By The Herald Editorial Board
The marches and protests continue. So have the shootings.
Saturday, hundreds of thousands of students and their supporters marched throughout the country, including in Washington, D.C., and in Everett and Marysville, in the March for Our Lives, demanding that an end to gun violence and greater safety in schools and communities be made priorities by lawmakers.
The day before, Jaelynn Willey, 16, died in a Maryland hospital, after she was removed from life-support. Jaelynn was one of two students shot March 20 by a fellow student at Great Mills High School in southern Maryland before the shooter was shot and killed by an armed school resource officer.
That shooting, of course, followed the Feb. 14 massacre of 17 students and staff at Parkland, Florida’s Marjory Stoneman Douglas High School by a 19-year-old former student. The outcry and demand for action, much of it led by the Parkland students and their peers across the country, have won moderate success:
Florida’s governor signed legislation that increased the minimum age for gun purchases to 21 from 18, created a three-day waiting period to allow more time for background checks to be completed and banned so-called bump stocks, the devices that allow semi-automatic rifles to fire at a rate comparable to illegal automatic weapons.

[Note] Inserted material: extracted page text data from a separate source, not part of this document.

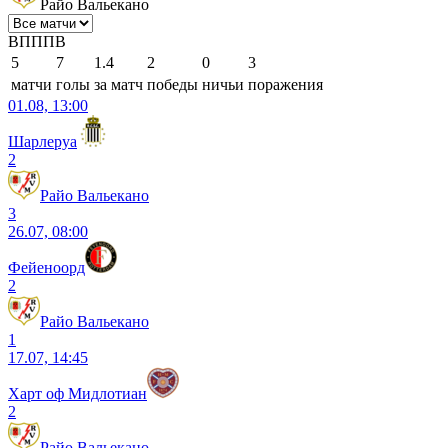
Райо Вальекано
В
П
П
П
В
5
7
1.4
2
0
3
матчи
голы
за матч
победы
ничьи
поражения
01.08, 13:00
Шарлеруа
2
Райо Вальекано
3
26.07, 08:00
Фейеноорд
2
Райо Вальекано
1
17.07, 14:45
Харт оф Мидлотиан
2
Райо Вальекано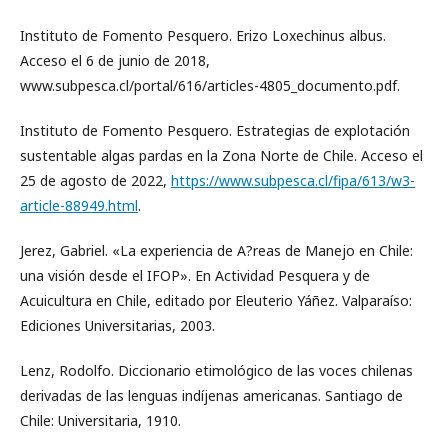
Instituto de Fomento Pesquero. Erizo Loxechinus albus.
Acceso el 6 de junio de 2018,
www.subpesca.cl/portal/616/articles-4805_documento.pdf.
Instituto de Fomento Pesquero. Estrategias de explotación
sustentable algas pardas en la Zona Norte de Chile. Acceso el
25 de agosto de 2022,
https://www.subpesca.cl/fipa/613/w3-
article-88949.html
.
Jerez, Gabriel. «La experiencia de A?reas de Manejo en Chile:
una visión desde el IFOP». En Actividad Pesquera y de
Acuicultura en Chile, editado por Eleuterio Yáñez. Valparaíso:
Ediciones Universitarias, 2003.
Lenz, Rodolfo. Diccionario etimológico de las voces chilenas
derivadas de las lenguas indíjenas americanas. Santiago de
Chile: Universitaria, 1910.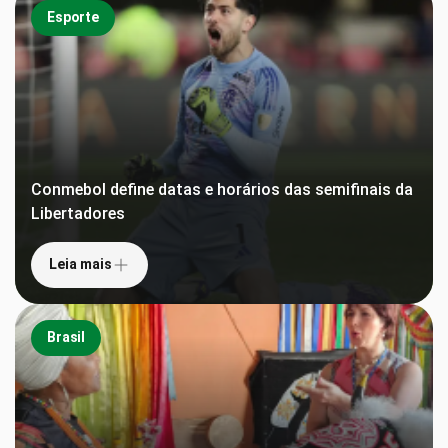
Esporte
Conmebol define datas e horários das semifinais da
Libertadores
Leia mais
Brasil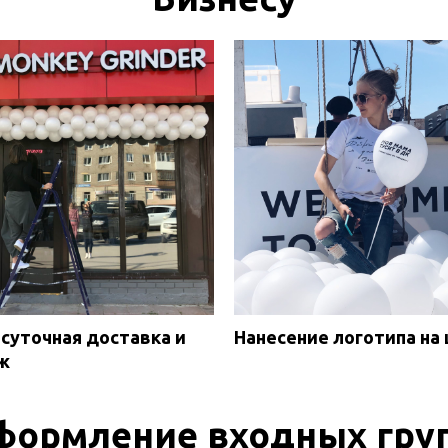
суточная доставка и
Нанесение логотипа на
ж
формление входных груп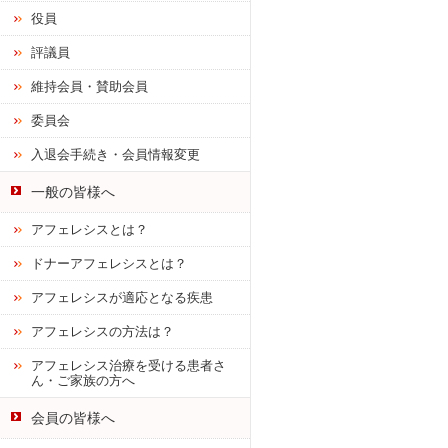
役員
評議員
維持会員・賛助会員
委員会
入退会手続き・会員情報変更
一般の皆様へ
アフェレシスとは？
ドナーアフェレシスとは？
アフェレシスが適応となる疾患
アフェレシスの方法は？
アフェレシス治療を受ける患者さ
ん・ご家族の方へ
会員の皆様へ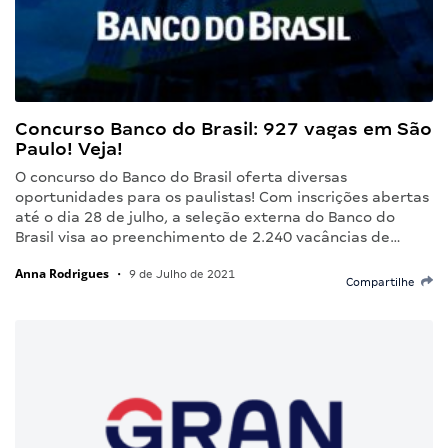
Concurso Banco do Brasil: 927 vagas em São
Paulo! Veja!
O concurso do Banco do Brasil oferta diversas
oportunidades para os paulistas! Com inscrições abertas
até o dia 28 de julho, a seleção externa do Banco do
Brasil visa ao preenchimento de 2.240 vacâncias de…
Anna Rodrigues
•
9 de Julho de 2021
Compartilhe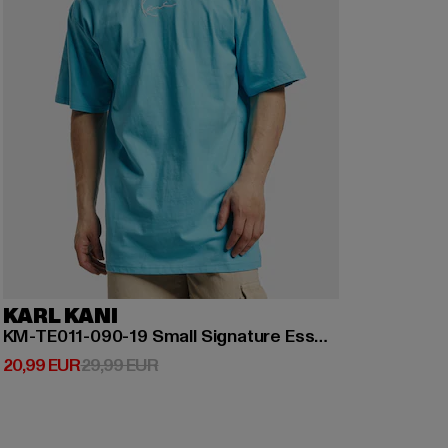
KARL KANI
KM-TE011-090-19 Small Signature Essential Tee
Derzeitiger Preis: 20,99 EUR
Aktionspreis: 29,99 EUR
20,99 EUR
29,99 EUR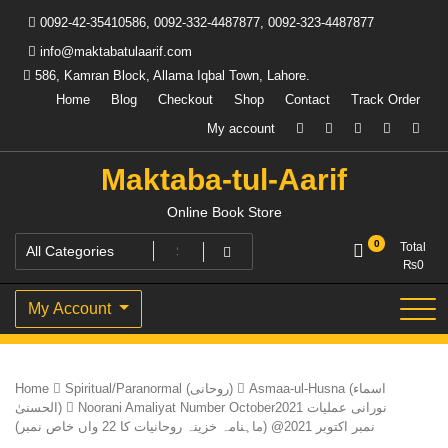
Skip
0092-42-35410586, 0092-332-4487877, 0092-323-4487877
to
content
info@maktabatulaarif.com
586, Kamran Block, Allama Iqbal Town, Lahore.
Home
Blog
Checkout
Shop
Contact
Track Order
My account
Maktaba-tul-Aarif
Online Book Store
0
Total
₨
0
My Account
Home
Spiritual/Paranormal (روحانی)
Asmaa-ul-Husna (اسماء
Noorani Amaliyat Number October2021 نورانی عملیات
الحسنیٰ)
نمبر اکتوبر 2021@ (ماہنامہ خزینہ روحانیات کا 22 واں خاص نمبر)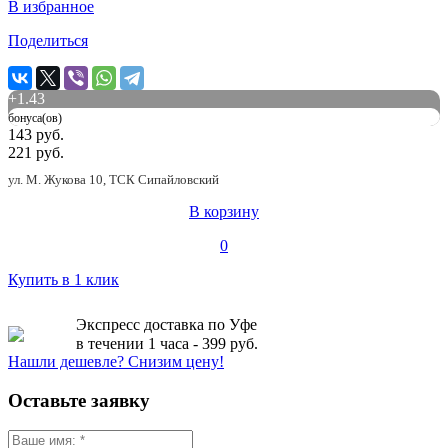
В избранное
Поделиться
+
1.43
бонуса(ов)
143 руб.
221 руб.
ул. М. Жукова 10, ТСК Сипайловский
В корзину
0
Купить в 1 клик
Экспресс доставка по Уфе
в течении 1 часа - 399 руб.
Нашли дешевле? Снизим цену!
Оставьте заявку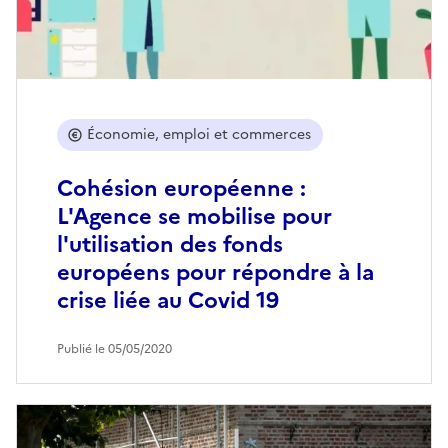
Économie, emploi et commerces
Cohésion européenne :
L'Agence se mobilise pour
l'utilisation des fonds
européens pour répondre à la
crise liée au Covid 19
Publié le 05/05/2020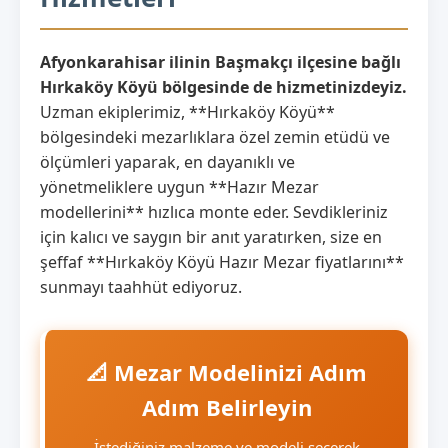
Afyonkarahisar ilinin Başmakçı ilçesine bağlı
Hırkaköy Köyü bölgesinde de hizmetinizdeyiz.
Uzman ekiplerimiz, **Hırkaköy Köyü**
bölgesindeki mezarlıklara özel zemin etüdü ve
ölçümleri yaparak, en dayanıklı ve
yönetmeliklere uygun **Hazır Mezar
modellerini** hızlıca monte eder. Sevdikleriniz
için kalıcı ve saygın bir anıt yaratırken, size en
şeffaf **Hırkaköy Köyü Hazır Mezar fiyatlarını**
sunmayı taahhüt ediyoruz.
📐 Mezar Modelinizi Adım
Adım Belirleyin
İstediğiniz malzeme ve modeli seçerek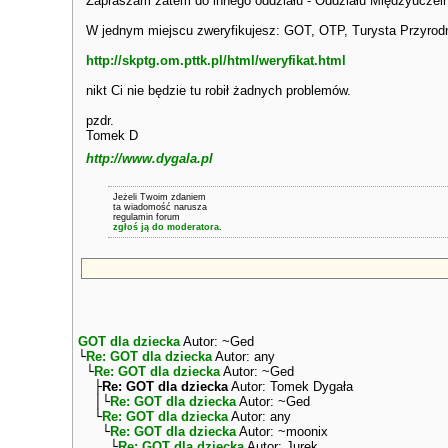
Zapraszam zatem do innego oddziału - Oddziału Międzyuczeln
W jednym miejscu zweryfikujesz: GOT, OTP, Turysta Przyrodn
http://skptg.om.pttk.pl/html/weryfikat.html
nikt Ci nie będzie tu robił żadnych problemów.
pzdr.
Tomek D
http://www.dygala.pl
Jeżeli Twoim zdaniem
ta wiadomość narusza
regulamin forum
zgłoś ją do moderatora.
GOT dla dziecka
Autor: ~Ged
└
Re: GOT dla dziecka
Autor: any
└
Re: GOT dla dziecka
Autor: ~Ged
├
Re: GOT dla dziecka
Autor: Tomek Dygała
│└
Re: GOT dla dziecka
Autor: ~Ged
└
Re: GOT dla dziecka
Autor: any
└
Re: GOT dla dziecka
Autor: ~moonix
└
Re: GOT dla dziecka
Autor: Jurek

Congress, as part of the federal spending bill signed Friday by the president, adopted measures to strengthen the federal background-check system; clarified that the Centers for Disease Control and Prevention is not prohibited from conducting research on the causes of gun violence; and established grant programs to improve security at schools.
And Washington’s Legislature, given a slim Democratic majority in House and Senate, passed a ban on bump stocks. Unlike Florida’s lawmakers, however, it balked at legislation, Senate Bill 6620, that would have raised the age limit to purchase certain semi-automatic rifles to 21 from 18 and brought background-check requirements for those firearms in line with the rules for handguns.

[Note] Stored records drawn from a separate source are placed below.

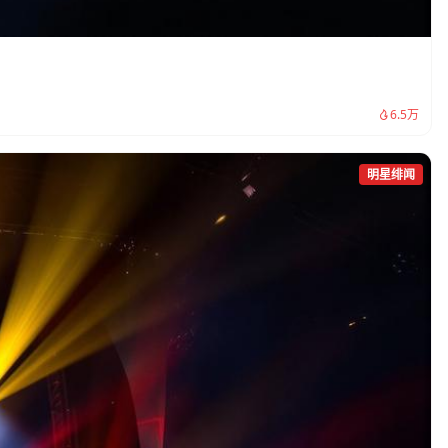
。
6.5万
明星绯闻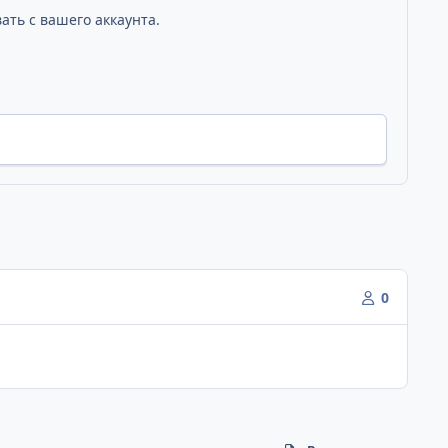
ать с вашего аккаунта.
0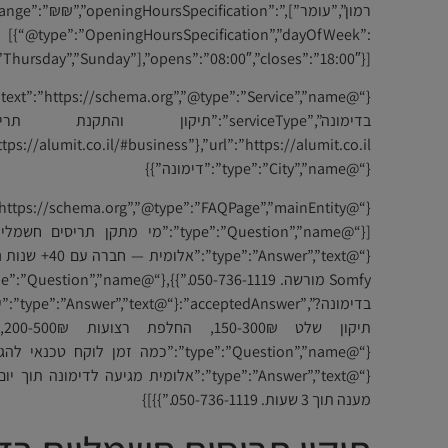
רמון”,”עומר”],”ange”:”₪₪”,”openingHoursSpecification
[{“@type”:”OpeningHoursSpecification”,”dayOfWeek”:
hursday”,”Sunday”],”opens”:”08:00″,”closes”:”18:00″}]}
{“@type”:”City”,”name”:”דימונה”}}
{“@”Answer”,”text
בדימונה?
{“@type”:”Answer”,”text”:”אלומית מגיעה לד
מענה תוך 3 שעות. 050-736-1119.”}}]}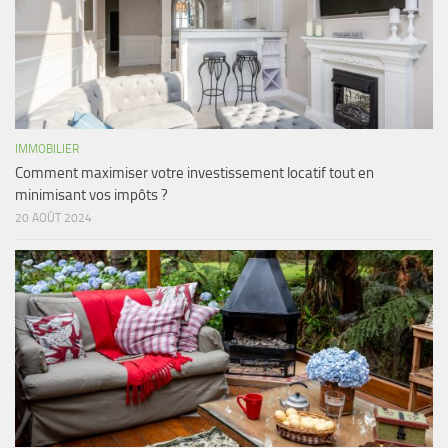
IMMOBILIER
Comment maximiser votre investissement locatif tout en
minimisant vos impôts ?
20 AOÛT 2024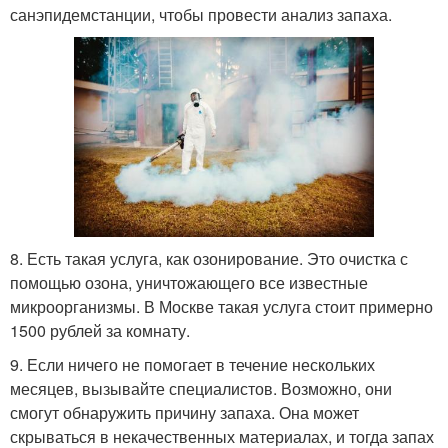
санэпидемстанции, чтобы провести анализ запаха.
8. Есть такая услуга, как озонирование. Это очистка с
помощью озона, уничтожающего все известные
микроорганизмы. В Москве такая услуга стоит примерно
1500 рублей за комнату.
9. Если ничего не помогает в течение нескольких
месяцев, вызывайте специалистов. Возможно, они
смогут обнаружить причину запаха. Она может
скрываться в некачественных материалах, и тогда запах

The Legislature’s inability to do more regarding firearm measures, particularly SB6620, is disappointing. Sen. David Frockt, D-Seattle, told The Seattle Times earlier this month that had the bill been allowed votes in both chambers, it had the necessary support to pass, with even a few Republican votes. The bill had been amended to include school safety measures sought by Republicans.
But the bill was met with opposition from gun rights groups that have frustrated efforts in past sessions for even the most-limited measures regarding firearms.
44th District Sen. Steve Hobbs, D-Lake Stevens, explained to the Times the bill was brought up late in the session. “I don’t think it was fully vetted,” Hobbs said about a bill that passed a Senate committee, 14-7.
But that justification rings hollow in the face of support by Hobbs and most other lawmakers for the ill-fated bill — vetoed by the governor — that attempted to largely exempt legislators from the provisions of the Public Records Act. In the span of less than 48 hours, and with little discussion and no debate, lawmakers passed legislation that was far from “fully vetted.”
Current legislators and members of Congress running for re-election and their challengers would do well to consider the public support that is building for firearms legislation.
The Alliance for Gun Responsibility, a Seattle-based nonprofit advocacy group, released results of a February poll that was taken in four suburban legislative districts in Snohomish, King and Pierce counties, including Hobbs’ 44th District, which includes Lake Stevens, parts of Marysville, Snohomish, Mill Creek and surrounding areas of the county.
The polls of registered voters in the 5th, 30th, 44th and 47th districts found that majorities between 77 percent and 82 percent supported increasing the age to purchase so-called assault weapons to 21 from 18 and extending the background-check standard for handguns to those firearms.
The poll of 300 registered voters in the 44th District — 95 percent of whom said they were “almost certain” to vote in the November election — found 77 percent supported the increase in age limit, 64 percent who strongly favored it and 13 who somewhat favored the increase. Even among gun-owners in the 44th, the support was 68 percent.
The poll also asked if support for such legislation would cause them to be more likely to vote for a candidate. Majorities between 64 percent and 70 percent in each of the districts — 67 percent in the 44th District — said a candidate’s support for the legislation would make them “more likely” to vote for that candidate.
Candidates also need to consider the possibility of a surge among young voters in this year’s elections.
A nationwide poll of more than 4,700 adults for Cosmopolitan found that 68 percent of adults, ages 18 to 34, said they were “absolutely certain” to vote in this November’s elections, contrasted against the 25 percent who said they had voted in the 2014 midterm elections.
Candidates for the Legislature and Congress should expect to take some questions on their support for firearms legislation as students who turn 18 this year and their supporters, continue their march to the ballot box.